According to investigative reporter Brian Krebs, the same cybercriminals thought to have been behind the credit card breaches at Target and Home Depot appear to have recently breached the U.S. airport parking service OneStopParking.com.
The Rescator cybercrime shop, which was the first to sell payment cards stolen from Target and Home Depot, recently began selling a new batch of cards. Sources at several banks told Krebs that the new batch had one thing in common: they’d all been used at OneStopParking.
The card data, which is being sold for $6 to $12 per card, includes the card number, expiration date and CVV code, along with the cardholder’s name, address and phone number.
OneStopParking manager Amer Ghanem told Krebs he first began receiving calls from customers about possible fraud about a week before Christmas. “It’s been something we have been dealing with for the past week, where some of our customers have called in and complained about fraudulent charges,” he said.
Ghanem said the complaints stopped after OneStopParking performed security scans and upgraded its website software, but the company is continuing to investigate the possible breach.
“We have been unable to identify any specific issues that [have] caused any credit card breach on our website,” Ghanem told Krebs. “However, being a part of the e-commerce industry and staying up to date with the security news, we are aware of security threats that are always around, especially during the holiday season, when people tend to shop and travel more.”
“We currently have two different services that are always monitoring traffic on our website 24/7 to ensure the safety of our customers,” Ghanem added.
The news of the likely breach at OneStopParking came just a week after a similar breach at parking company Park ‘N Fly. In a recent security update posted on its website, Park ‘N Fly announced that it had suspended its online reservations system “pending remediation,” and would only be taking reservations by phone.

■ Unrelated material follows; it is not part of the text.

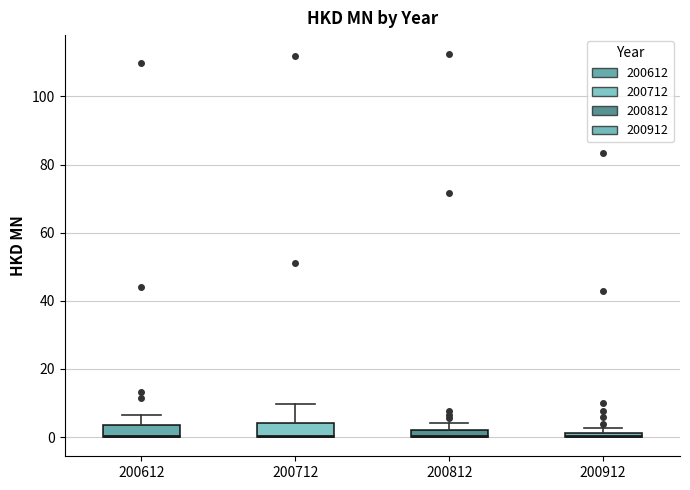

Where is the lower edge of the box at x = 200912 on the y-axis? The values are not printed on the chart, so give them approximately, as read against the axis.

0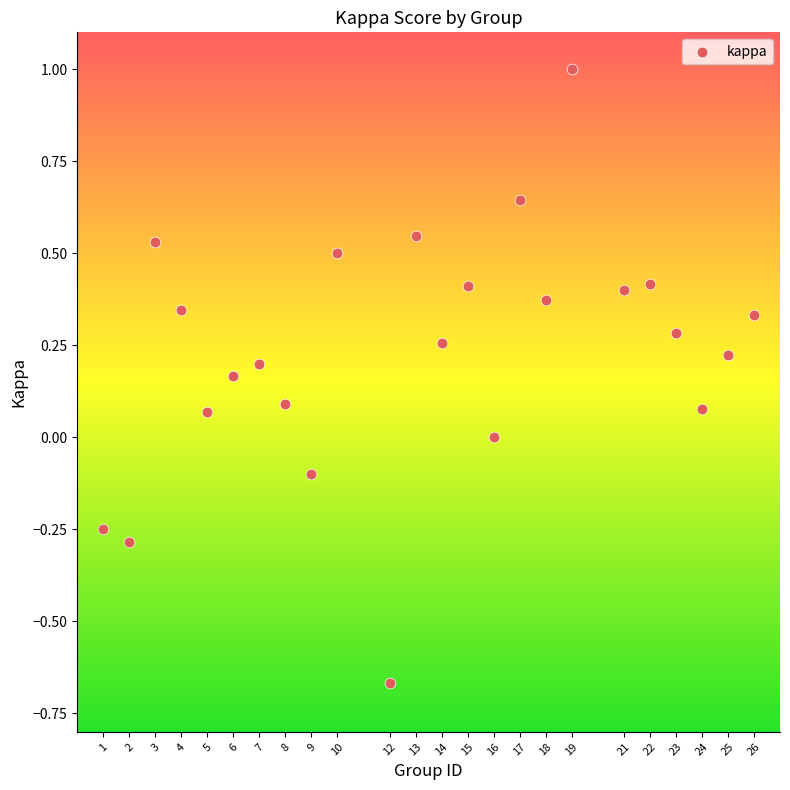

What is the range of X values (max minus min)?

25.0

“Separately, any customers who believe unauthorized charges may have been made to their credit card should contact us immediately at 1-800-404-7275 and also contact their respective financial institution,” the company added.
It’s been a rough few months for parking companies across the U.S. — Missouri’s St. Louis Parking Company recently acknowledged that hackers may have compromised the credit card data of customers who used its Union Station Parking Facility between October 6 and October 31, 2014; and in late November, parking facility service provider SP+ announced that a hacker had leveraged its payment card systems provider’s remote access tool to access the computers that process payment cards for 17 of its parking facilities.